● Job item: Scan the entries below. Report each line where the string "first" occurs.

● Given records:
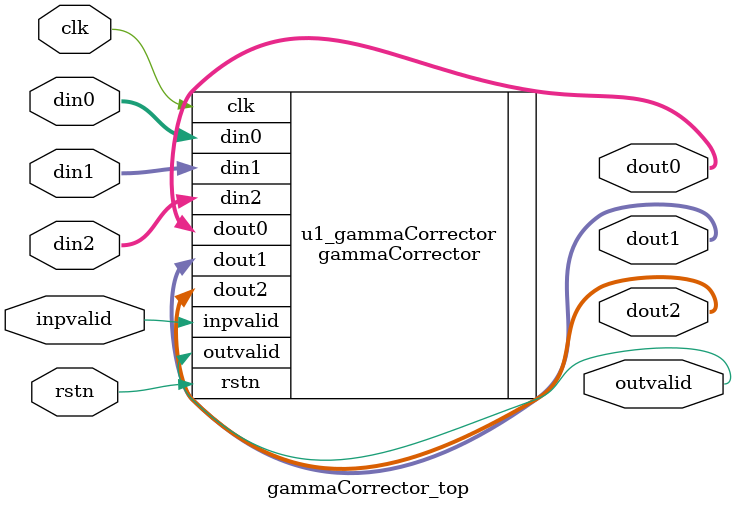
<source format=v>
module gammaCorrector_top (
   //=====INPUTS
   clk,                 // system clock  
   rstn,                // system reset
   inpvalid,            // input data valid signal
   din0,                // first  input color plane 
         din1,          // second input color plane 
         din2,          // third  input color plane 
   
   //=====OUTPUTS
   outvalid,            // output data valid signal
         dout1,         // second output color plane 
         dout2,         // third  output color plane 
   dout0                // first  output color plane 
);

// ------------ input ports
   input                                     clk;
   input                                     rstn;
   input                                     inpvalid;
   input  [12-1:0]                 din0;
         input  [12-1:0]           din1;
         input  [12-1:0]           din2;

// ------------ output ports
   output                                    outvalid;
   output [12-1:0]                 dout0;
         output  [12-1:0]          dout1;
         output  [12-1:0]          dout2;

wire clkin;

//-------Add PLL Instance for timing simulation--------------------------
// ecp5_pll  u1_pll(                  
//          .CLKI               (clk),
//          .RST                (0),
//          .CLKOP              (clkin),
//          .LOCK               ()
//          );  


gammaCorrector u1_gammaCorrector (
   //=====INPUTS
//   .clk              (clkin),               // system clock (for timing simulation)  
   .clk              (clk),                 // system clock  
   .rstn             (rstn),                // system reset
   .inpvalid         (inpvalid),            // input data valid signal
   .din0             (din0),                // first  input color plane 
         .din1       (din1),                // second input color plane 
         .din2       (din2),                // third  input color plane 
   
   //=====OUTPUTS
   .outvalid         (outvalid),            // output data valid signal
         .dout1      (dout1),               // second output color plane 
         .dout2      (dout2),               // third  output color plane 
   .dout0            (dout0)                // first  output color plane 
);
endmodule

</source>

● Written response:
   din0,                // first  input color plane 
   dout0                // first  output color plane 
   .din0             (din0),                // first  input color plane 
   .dout0            (dout0)                // first  output color plane 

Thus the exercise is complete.